Пока они пытались разобрать письмо, пришла телеграмма. Легкий возглас сорвался с губ Марцинкевича, когда он прочел ее.
— В чем дело? — спросил Билинский.
Марцинкевич передал телеграмму Оливии. Она была из Бродов. «Славинский тяжело болен. Заражение крови. Просим кого-нибудь приехать».
Оливия молча вернула телеграмму.
— Заражение крови, — повторил Билинский. — Значит, он может умереть. И все из-за какого-то дурацкого патруля, стрелявшего наугад в темноте. Ужасное невезение.
— Иезус-Мария! — вскричал Марцинкевич. — А вы бы хотели, чтобы он выжил? Нет, уж пусть лучше умрет от пулевого ранения, для него это лучший исход.
Оливия резко вскинула голову. Ее пронизала дрожь.
— Как понимать ваши слова? — спросил Билинский.
— Да разве вы не знаете, что у него появились первые признаки общего паралича? Неужели вы не заметили, как он странно стал ходить в последнее время? Состояние его безнадежно: самое для него лучшее погибнуть сразу от какого-нибудь несчастного случая.
Билинский отшатнулся.
— Общий паралич? Уж не имеете ли вы в виду двигательную атаксию?

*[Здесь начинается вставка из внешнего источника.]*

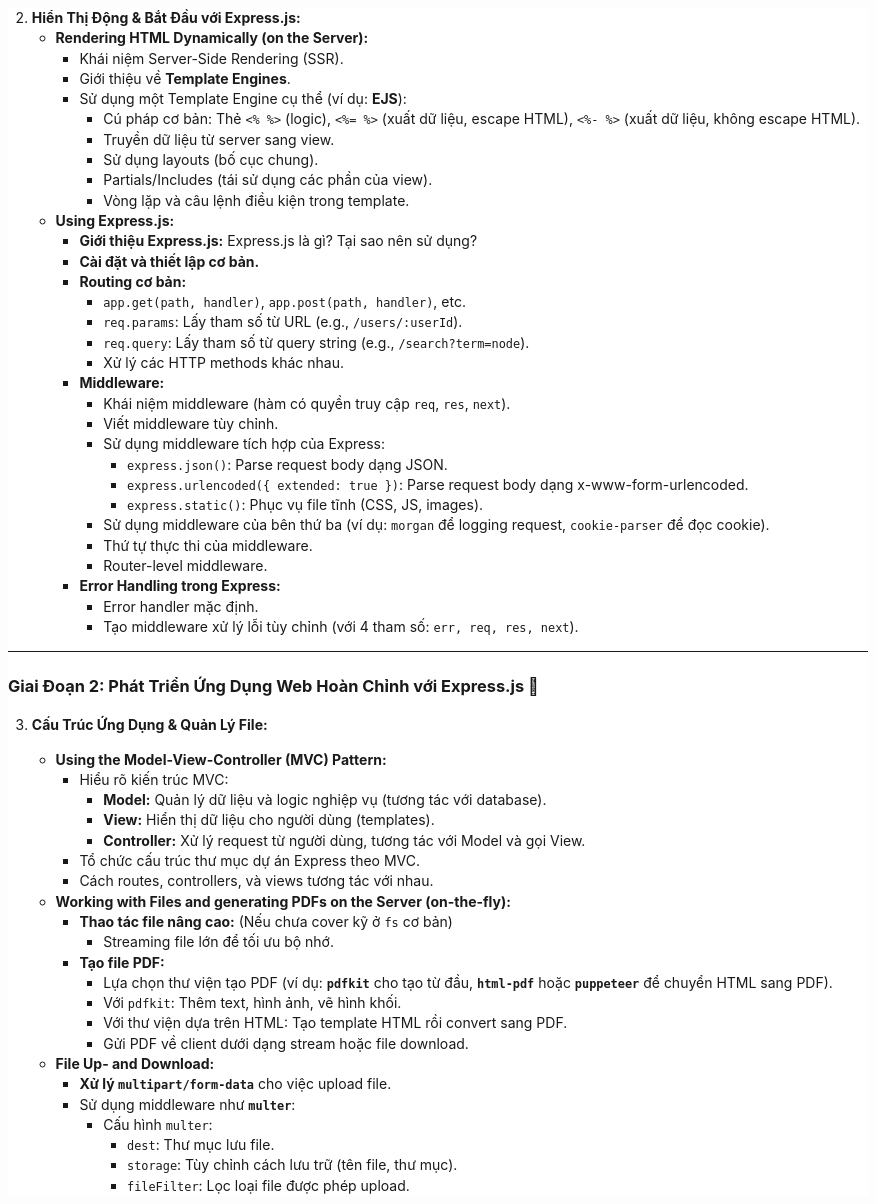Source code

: 2.  **Hiển Thị Động & Bắt Đầu với Express.js:**
    - **Rendering HTML Dynamically (on the Server):**
      - Khái niệm Server-Side Rendering (SSR).
      - Giới thiệu về **Template Engines**.
      - Sử dụng một Template Engine cụ thể (ví dụ: **EJS**):
        - Cú pháp cơ bản: Thẻ `<% %>` (logic), `<%= %>` (xuất dữ liệu, escape HTML), `<%- %>` (xuất dữ liệu, không escape HTML).
        - Truyền dữ liệu từ server sang view.
        - Sử dụng layouts (bố cục chung).
        - Partials/Includes (tái sử dụng các phần của view).
        - Vòng lặp và câu lệnh điều kiện trong template.
    - **Using Express.js:**
      - **Giới thiệu Express.js:** Express.js là gì? Tại sao nên sử dụng?
      - **Cài đặt và thiết lập cơ bản.**
      - **Routing cơ bản:**
        - `app.get(path, handler)`, `app.post(path, handler)`, etc.
        - `req.params`: Lấy tham số từ URL (e.g., `/users/:userId`).
        - `req.query`: Lấy tham số từ query string (e.g., `/search?term=node`).
        - Xử lý các HTTP methods khác nhau.
      - **Middleware:**
        - Khái niệm middleware (hàm có quyền truy cập `req`, `res`, `next`).
        - Viết middleware tùy chỉnh.
        - Sử dụng middleware tích hợp của Express:
          - `express.json()`: Parse request body dạng JSON.
          - `express.urlencoded({ extended: true })`: Parse request body dạng x-www-form-urlencoded.
          - `express.static()`: Phục vụ file tĩnh (CSS, JS, images).
        - Sử dụng middleware của bên thứ ba (ví dụ: `morgan` để logging request, `cookie-parser` để đọc cookie).
        - Thứ tự thực thi của middleware.
        - Router-level middleware.
      - **Error Handling trong Express:**
        - Error handler mặc định.
        - Tạo middleware xử lý lỗi tùy chỉnh (với 4 tham số: `err, req, res, next`).

---

### **Giai Đoạn 2: Phát Triển Ứng Dụng Web Hoàn Chỉnh với Express.js 🚀**

3.  **Cấu Trúc Ứng Dụng & Quản Lý File:**

    - **Using the Model-View-Controller (MVC) Pattern:**
      - Hiểu rõ kiến trúc MVC:
        - **Model:** Quản lý dữ liệu và logic nghiệp vụ (tương tác với database).
        - **View:** Hiển thị dữ liệu cho người dùng (templates).
        - **Controller:** Xử lý request từ người dùng, tương tác với Model và gọi View.
      - Tổ chức cấu trúc thư mục dự án Express theo MVC.
      - Cách routes, controllers, và views tương tác với nhau.
    - **Working with Files and generating PDFs on the Server (on-the-fly):**
      - **Thao tác file nâng cao:** (Nếu chưa cover kỹ ở `fs` cơ bản)
        - Streaming file lớn để tối ưu bộ nhớ.
      - **Tạo file PDF:**
        - Lựa chọn thư viện tạo PDF (ví dụ: **`pdfkit`** cho tạo từ đầu, **`html-pdf`** hoặc **`puppeteer`** để chuyển HTML sang PDF).
        - Với `pdfkit`: Thêm text, hình ảnh, vẽ hình khối.
        - Với thư viện dựa trên HTML: Tạo template HTML rồi convert sang PDF.
        - Gửi PDF về client dưới dạng stream hoặc file download.
    - **File Up- and Download:**
      - **Xử lý `multipart/form-data`** cho việc upload file.
      - Sử dụng middleware như **`multer`**:
        - Cấu hình `multer`:
          - `dest`: Thư mục lưu file.
          - `storage`: Tùy chỉnh cách lưu trữ (tên file, thư mục).
          - `fileFilter`: Lọc loại file được phép upload.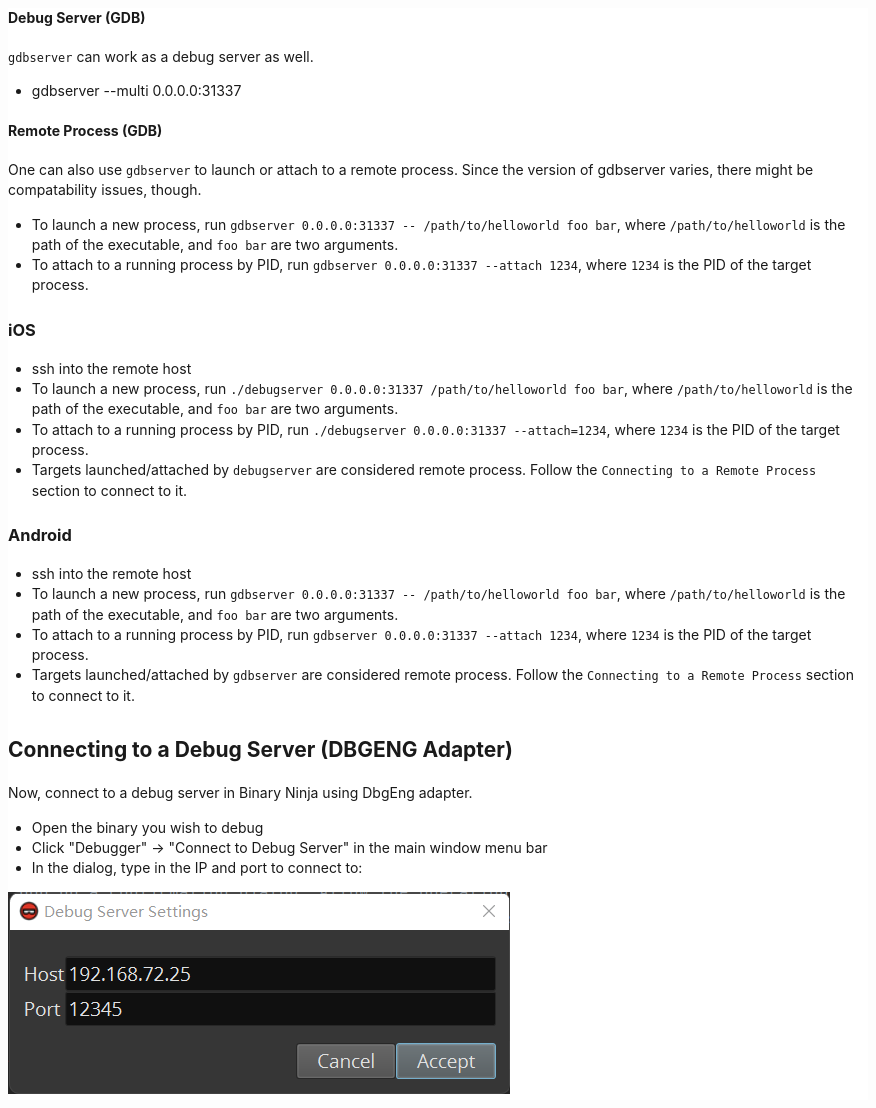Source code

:#### Debug Server (GDB)

`gdbserver` can work as a debug server as well.

- gdbserver --multi 0.0.0.0:31337

#### Remote Process (GDB)

One can also use `gdbserver` to launch or attach to a remote process. Since the version of gdbserver varies, there might be compatability issues, though.

- To launch a new process, run `gdbserver 0.0.0.0:31337 -- /path/to/helloworld foo bar`, where `/path/to/helloworld` is the path of the executable, and `foo bar` are two arguments.
- To attach to a running process by PID, run `gdbserver 0.0.0.0:31337 --attach 1234`, where `1234` is the PID of the target process.


### iOS

- ssh into the remote host
- To launch a new process, run `./debugserver 0.0.0.0:31337 /path/to/helloworld foo bar`, where `/path/to/helloworld` is the path of the executable, and `foo bar` are two arguments.
- To attach to a running process by PID, run `./debugserver 0.0.0.0:31337 --attach=1234`, where `1234` is the PID of the target process.
- Targets launched/attached by `debugserver` are considered remote process. Follow the `Connecting to a Remote Process` section to connect to it.

### Android

- ssh into the remote host
- To launch a new process, run `gdbserver 0.0.0.0:31337 -- /path/to/helloworld foo bar`, where `/path/to/helloworld` is the path of the executable, and `foo bar` are two arguments.
- To attach to a running process by PID, run `gdbserver 0.0.0.0:31337 --attach 1234`, where `1234` is the PID of the target process.
- Targets launched/attached by `gdbserver` are considered remote process. Follow the `Connecting to a Remote Process` section to connect to it.



## Connecting to a Debug Server (DBGENG Adapter)

Now, connect to a debug server in Binary Ninja using DbgEng adapter.

- Open the binary you wish to debug
- Click "Debugger" -> "Connect to Debug Server" in the main window menu bar
- In the dialog, type in the IP and port to connect to:

![](../img/debugger/debugserver.png)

— К сожалению, нет. Двигательная атаксия в ряде случаев довольно быстро заканчивается смертью. А болезнь Славинского такая дьявольская штука, что он может дотянуть до девяноста лет, беспомощно лежа на спине и постепенно окаменевая.
Марцинкевич яростно скомкал телеграмму.
— Матерь божья! И подумать только, что такая участь постигла именно Славинского! Его, который работал не покладая рук еще со школьной скамьи! Говорят, это и послужило причиной его болезни.
— Переутомление?
— Всего понемногу — стужа, голод, крайнее утомление. Чему удивляться? Он побывал в Акатуе, а это никому не проходит даром. Люди возвращаются оттуда ослепшие, с туберкулезом, эпилепсией, с каким-нибудь видом безумия, а то и с общим параличом. А Карол перенес там еще и длительную голодовку. Железный организм и тот не выдержал бы.